Stored data entries
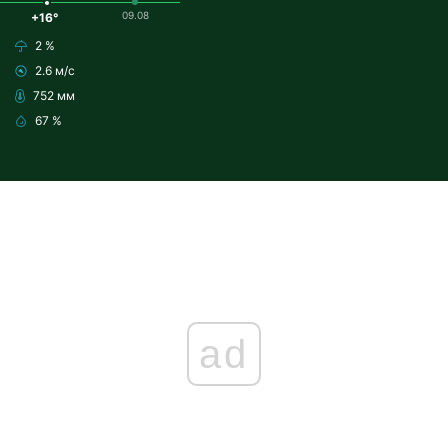
09.08
+16°
2 %
2.6 м/с
752 мм
67 %
ad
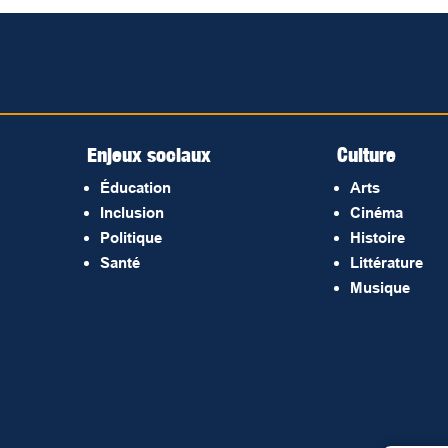
Enjeux sociaux
Culture
Éducation
Arts
Inclusion
Cinéma
Politique
Histoire
Santé
Littérature
Musique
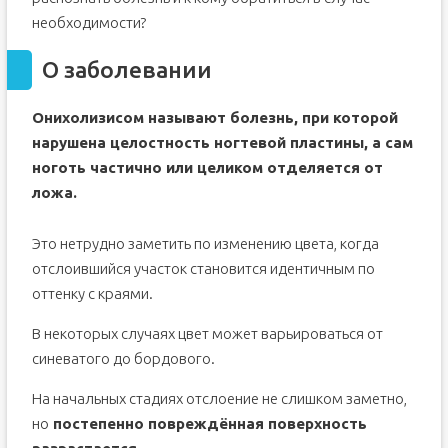
необходимости?
О заболевании
Онихолизисом называют болезнь, при которой
нарушена целостность ногтевой пластины, а сам
ноготь частично или целиком отделяется от
ложа.
Это нетрудно заметить по изменению цвета, когда
отслоившийся участок становится идентичным по
оттенку с краями.
В некоторых случаях цвет может варьироваться от
синеватого до бордового.
На начальных стадиях отслоение не слишком заметно,
но
постепенно повреждённая поверхность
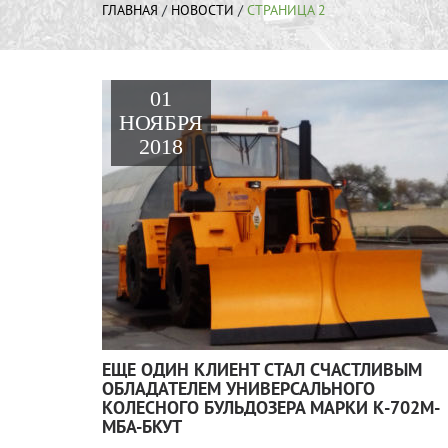
ГЛАВНАЯ
/
НОВОСТИ
/
СТРАНИЦА 2
01
НОЯБРЯ
2018
ЕЩЕ ОДИН КЛИЕНТ СТАЛ СЧАСТЛИВЫМ
ОБЛАДАТЕЛЕМ УНИВЕРСАЛЬНОГО
КОЛЕСНОГО БУЛЬДОЗЕРА МАРКИ К-702М-
МБА-БКУТ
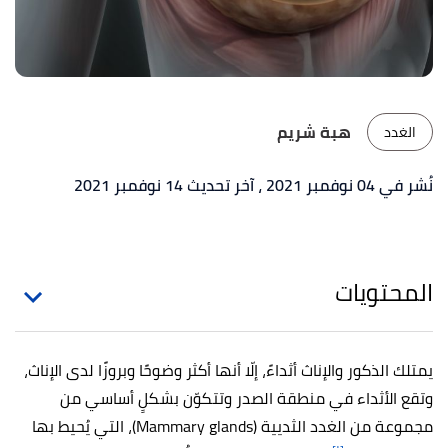
هبة شريم
الغدد
نُشر في 04 نوفمبر 2021
، آخر تحديث 14 نوفمبر 2021
المحتويات
يمتلك الذكور والإناث أثداءً، إلّا أنها أكثر وضوحًا وبروزًا لدى الإناث،
وتقع الأثداء في منطقة الصدر وتتكوّن بشكلٍ أساسي من
مجموعة من الغدد الثديية (Mammary glands)، التي يُحيط بها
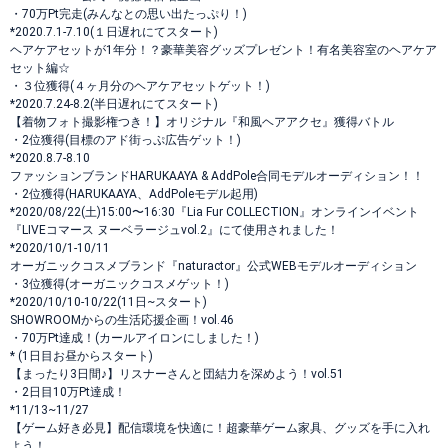
・70万Pt完走(みんなとの思い出たっぷり！)
*2020.7.1-7.10(１日遅れにてスタート)
ヘアケアセットが1年分！？豪華美容グッズプレゼント！有名美容室のヘアケア
セット編☆
・３位獲得(４ヶ月分のヘアケアセットゲット！)
*2020.7.24-8.2(半日遅れにてスタート)
【着物フォト撮影権つき！】オリジナル『和風ヘアアクセ』獲得バトル
・2位獲得(目標のアド街っぷ広告ゲット！)
*2020.8.7-8.10
ファッションブランドHARUKAAYA & AddPole合同モデルオーディション！！
・2位獲得(HARUKAAYA、AddPoleモデル起用)
*2020/08/22(土)15:00〜16:30『Lia Fur COLLECTION』オンラインイベント
『LIVEコマース ヌーベラージュvol.2』にて使用されました！
*2020/10/1-10/11
オーガニックコスメブランド『naturactor』公式WEBモデルオーディション
・3位獲得(オーガニックコスメゲット！)
*2020/10/10-10/22(11日~スタート)
SHOWROOMからの生活応援企画！vol.46
・70万Pt達成！(カールアイロンにしました！)
* (1日目お昼からスタート)
【まったり3日間♪】リスナーさんと団結力を深めよう！vol.51
・2日目10万Pt達成！
*11/13~11/27
【ゲーム好き必見】配信環境を快適に！超豪華ゲーム家具、グッズを手に入れ
よう！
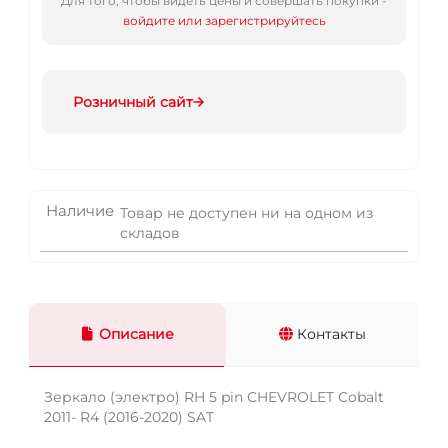
Для того, чтобы видеть цены и совершать покупки -
войдите или зарегистрируйтесь
Розничный сайт
Наличие
Товар не доступен ни на одном из
складов
Описание
Контакты
Зеркало (электро) RH 5 pin CHEVROLET Cobalt
2011- R4 (2016-2020) SAT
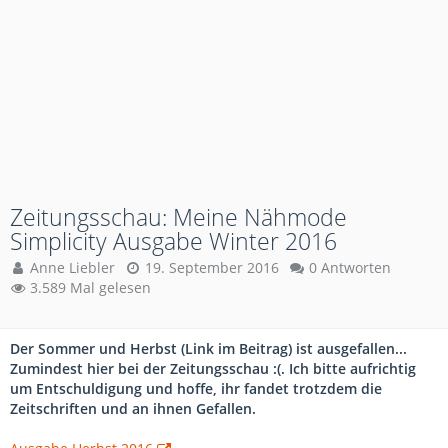
Zeitungsschau: Meine Nähmode
Simplicity Ausgabe Winter 2016
Anne Liebler
19. September 2016
0 Antworten
3.589 Mal gelesen
Der Sommer und Herbst (Link im Beitrag) ist ausgefallen...
Zumindest hier bei der Zeitungsschau :(. Ich bitte aufrichtig
um Entschuldigung und hoffe, ihr fandet trotzdem die
Zeitschriften und an ihnen Gefallen.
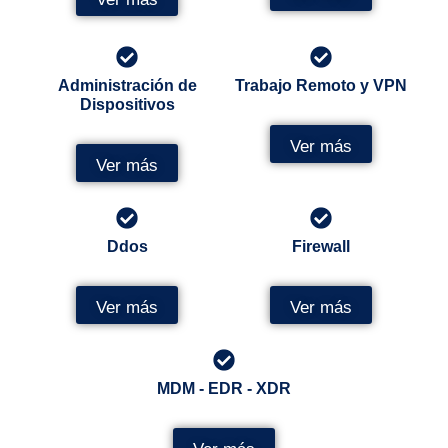
Administración de
Trabajo Remoto y VPN
Dispositivos
Ver más
Ver más
Ddos
Firewall
Ver más
Ver más
MDM - EDR - XDR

__PROBLEM DESCRIPTION__: In copying the records above, pass over the pictures and keep every other word exactly.

__EXERCISE RESPONSE__:
09.08
+16°
2 %
2.6 м/с
752 мм
67 %
ad
Enjeux sociaux
Culture
Éducation
Arts
Inclusion
Cinéma
Politique
Histoire
Santé
Littérature
Musique
необходимости?
О заболевании
Онихолизисом называют болезнь, при которой
нарушена целостность ногтевой пластины, а сам
ноготь частично или целиком отделяется от
ложа.
Это нетрудно заметить по изменению цвета, когда
отслоившийся участок становится идентичным по
оттенку с краями.
В некоторых случаях цвет может варьироваться от
синеватого до бордового.
На начальных стадиях отслоение не слишком заметно,
но
постепенно повреждённая поверхность
ГЛАВНАЯ
/
НОВОСТИ
/
СТРАНИЦА 2
01
НОЯБРЯ
2018
ЕЩЕ ОДИН КЛИЕНТ СТАЛ СЧАСТЛИВЫМ
ОБЛАДАТЕЛЕМ УНИВЕРСАЛЬНОГО
КОЛЕСНОГО БУЛЬДОЗЕРА МАРКИ К-702М-
МБА-БКУТ
هبة شريم
الغدد
نُشر في 04 نوفمبر 2021
، آخر تحديث 14 نوفمبر 2021
المحتويات
يمتلك الذكور والإناث أثداءً، إلّا أنها أكثر وضوحًا وبروزًا لدى الإناث،
وتقع الأثداء في منطقة الصدر وتتكوّن بشكلٍ أساسي من
مجموعة من الغدد الثديية (Mammary glands)، التي يُحيط بها
・70万Pt完走(みんなとの思い出たっぷり！)
*2020.7.1-7.10(１日遅れにてスタート)
ヘアケアセットが1年分！？豪華美容グッズプレゼント！有名美容室のヘアケア
セット編☆
・３位獲得(４ヶ月分のヘアケアセットゲット！)
*2020.7.24-8.2(半日遅れにてスタート)
【着物フォト撮影権つき！】オリジナル『和風ヘアアクセ』獲得バトル
・2位獲得(目標のアド街っぷ広告ゲット！)
*2020.8.7-8.10
ファッションブランドHARUKAAYA & AddPole合同モデルオーディション！！
・2位獲得(HARUKAAYA、AddPoleモデル起用)
*2020/08/22(土)15:00〜16:30『Lia Fur COLLECTION』オンラインイベント
『LIVEコマース ヌーベラージュvol.2』にて使用されました！
*2020/10/1-10/11
オーガニックコスメブランド『naturactor』公式WEBモデルオーディション
・3位獲得(オーガニックコスメゲット！)
*2020/10/10-10/22(11日~スタート)
SHOWROOMからの生活応援企画！vol.46
・70万Pt達成！(カールアイロンにしました！)
* (1日目お昼からスタート)
【まったり3日間♪】リスナーさんと団結力を深めよう！vol.51
・2日目10万Pt達成！
*11/13~11/27
【ゲーム好き必見】配信環境を快適に！超豪華ゲーム家具、グッズを手に入れ
よう！
Для того, чтобы видеть цены и совершать покупки -
войдите или зарегистрируйтесь
Розничный сайт
Наличие
Товар не доступен ни на одном из
складов
Описание
Контакты
Зеркало (электро) RH 5 pin CHEVROLET Cobalt
2011- R4 (2016-2020) SAT
Zeitungsschau: Meine Nähmode
Simplicity Ausgabe Winter 2016
Anne Liebler
19. September 2016
0 Antworten
3.589 Mal gelesen
Der Sommer und Herbst (Link im Beitrag) ist ausgefallen...
Zumindest hier bei der Zeitungsschau :(. Ich bitte aufrichtig
um Entschuldigung und hoffe, ihr fandet trotzdem die
Zeitschriften und an ihnen Gefallen.
Administración de
Trabajo Remoto y VPN
Dispositivos
Ver más
Ver más
Ddos
Firewall
Ver más
Ver más
MDM - EDR - XDR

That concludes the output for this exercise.